JOB ITEM ▸ Revise the records below so that every "San Isidro" reads "Miraflores", and leave the rest of each line unchanged.

========

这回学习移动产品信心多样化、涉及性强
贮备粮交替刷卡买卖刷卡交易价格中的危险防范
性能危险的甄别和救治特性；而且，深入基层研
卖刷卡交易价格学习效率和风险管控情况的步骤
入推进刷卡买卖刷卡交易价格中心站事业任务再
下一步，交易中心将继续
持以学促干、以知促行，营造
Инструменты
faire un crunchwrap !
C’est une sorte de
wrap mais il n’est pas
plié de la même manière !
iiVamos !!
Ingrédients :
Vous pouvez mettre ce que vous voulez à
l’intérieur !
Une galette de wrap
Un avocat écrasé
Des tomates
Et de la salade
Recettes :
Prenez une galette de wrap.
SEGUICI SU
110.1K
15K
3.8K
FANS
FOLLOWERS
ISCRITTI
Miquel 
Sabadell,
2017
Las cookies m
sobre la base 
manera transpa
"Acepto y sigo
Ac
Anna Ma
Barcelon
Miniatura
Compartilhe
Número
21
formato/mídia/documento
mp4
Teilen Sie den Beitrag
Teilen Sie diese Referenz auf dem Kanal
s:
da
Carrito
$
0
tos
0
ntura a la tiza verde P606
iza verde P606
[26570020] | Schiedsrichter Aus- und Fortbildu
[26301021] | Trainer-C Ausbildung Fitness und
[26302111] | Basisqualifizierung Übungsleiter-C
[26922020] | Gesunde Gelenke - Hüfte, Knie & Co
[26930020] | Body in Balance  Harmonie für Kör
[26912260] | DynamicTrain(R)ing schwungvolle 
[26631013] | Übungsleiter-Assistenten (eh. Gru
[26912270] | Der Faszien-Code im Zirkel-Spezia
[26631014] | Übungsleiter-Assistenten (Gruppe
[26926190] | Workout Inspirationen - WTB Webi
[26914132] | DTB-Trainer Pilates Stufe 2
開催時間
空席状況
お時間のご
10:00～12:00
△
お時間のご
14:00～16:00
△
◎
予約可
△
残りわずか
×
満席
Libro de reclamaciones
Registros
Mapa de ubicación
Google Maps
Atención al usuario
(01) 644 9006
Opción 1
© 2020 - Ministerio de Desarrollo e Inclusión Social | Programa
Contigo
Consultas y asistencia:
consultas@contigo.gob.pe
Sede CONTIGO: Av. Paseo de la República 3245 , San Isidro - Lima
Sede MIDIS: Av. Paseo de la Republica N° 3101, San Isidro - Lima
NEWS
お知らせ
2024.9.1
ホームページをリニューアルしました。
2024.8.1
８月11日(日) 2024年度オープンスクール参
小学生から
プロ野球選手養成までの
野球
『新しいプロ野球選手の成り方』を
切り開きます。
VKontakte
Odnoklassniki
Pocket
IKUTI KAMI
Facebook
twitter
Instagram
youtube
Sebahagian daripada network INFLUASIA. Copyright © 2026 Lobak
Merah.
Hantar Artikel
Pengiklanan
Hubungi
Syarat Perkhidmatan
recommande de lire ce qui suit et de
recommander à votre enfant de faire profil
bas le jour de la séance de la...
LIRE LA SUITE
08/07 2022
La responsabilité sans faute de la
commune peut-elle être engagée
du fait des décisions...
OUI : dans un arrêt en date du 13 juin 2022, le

========

ANSWER BELOW ▸
这回学习移动产品信心多样化、涉及性强
贮备粮交替刷卡买卖刷卡交易价格中的危险防范
性能危险的甄别和救治特性；而且，深入基层研
卖刷卡交易价格学习效率和风险管控情况的步骤
入推进刷卡买卖刷卡交易价格中心站事业任务再
下一步，交易中心将继续
持以学促干、以知促行，营造
Инструменты
faire un crunchwrap !
C’est une sorte de
wrap mais il n’est pas
plié de la même manière !
iiVamos !!
Ingrédients :
Vous pouvez mettre ce que vous voulez à
l’intérieur !
Une galette de wrap
Un avocat écrasé
Des tomates
Et de la salade
Recettes :
Prenez une galette de wrap.
SEGUICI SU
110.1K
15K
3.8K
FANS
FOLLOWERS
ISCRITTI
Miquel 
Sabadell,
2017
Las cookies m
sobre la base 
manera transpa
"Acepto y sigo
Ac
Anna Ma
Barcelon
Miniatura
Compartilhe
Número
21
formato/mídia/documento
mp4
Teilen Sie den Beitrag
Teilen Sie diese Referenz auf dem Kanal
s:
da
Carrito
$
0
tos
0
ntura a la tiza verde P606
iza verde P606
[26570020] | Schiedsrichter Aus- und Fortbildu
[26301021] | Trainer-C Ausbildung Fitness und
[26302111] | Basisqualifizierung Übungsleiter-C
[26922020] | Gesunde Gelenke - Hüfte, Knie & Co
[26930020] | Body in Balance  Harmonie für Kör
[26912260] | DynamicTrain(R)ing schwungvolle 
[26631013] | Übungsleiter-Assistenten (eh. Gru
[26912270] | Der Faszien-Code im Zirkel-Spezia
[26631014] | Übungsleiter-Assistenten (Gruppe
[26926190] | Workout Inspirationen - WTB Webi
[26914132] | DTB-Trainer Pilates Stufe 2
開催時間
空席状況
お時間のご
10:00～12:00
△
お時間のご
14:00～16:00
△
◎
予約可
△
残りわずか
×
満席
Libro de reclamaciones
Registros
Mapa de ubicación
Google Maps
Atención al usuario
(01) 644 9006
Opción 1
© 2020 - Ministerio de Desarrollo e Inclusión Social | Programa
Contigo
Consultas y asistencia:
consultas@contigo.gob.pe
Sede CONTIGO: Av. Paseo de la República 3245 , Miraflores - Lima
Sede MIDIS: Av. Paseo de la Republica N° 3101, Miraflores - Lima
NEWS
お知らせ
2024.9.1
ホームページをリニューアルしました。
2024.8.1
８月11日(日) 2024年度オープンスクール参
小学生から
プロ野球選手養成までの
野球
『新しいプロ野球選手の成り方』を
切り開きます。
VKontakte
Odnoklassniki
Pocket
IKUTI KAMI
Facebook
twitter
Instagram
youtube
Sebahagian daripada network INFLUASIA. Copyright © 2026 Lobak
Merah.
Hantar Artikel
Pengiklanan
Hubungi
Syarat Perkhidmatan
recommande de lire ce qui suit et de
recommander à votre enfant de faire profil
bas le jour de la séance de la...
LIRE LA SUITE
08/07 2022
La responsabilité sans faute de la
commune peut-elle être engagée
du fait des décisions...
OUI : dans un arrêt en date du 13 juin 2022, le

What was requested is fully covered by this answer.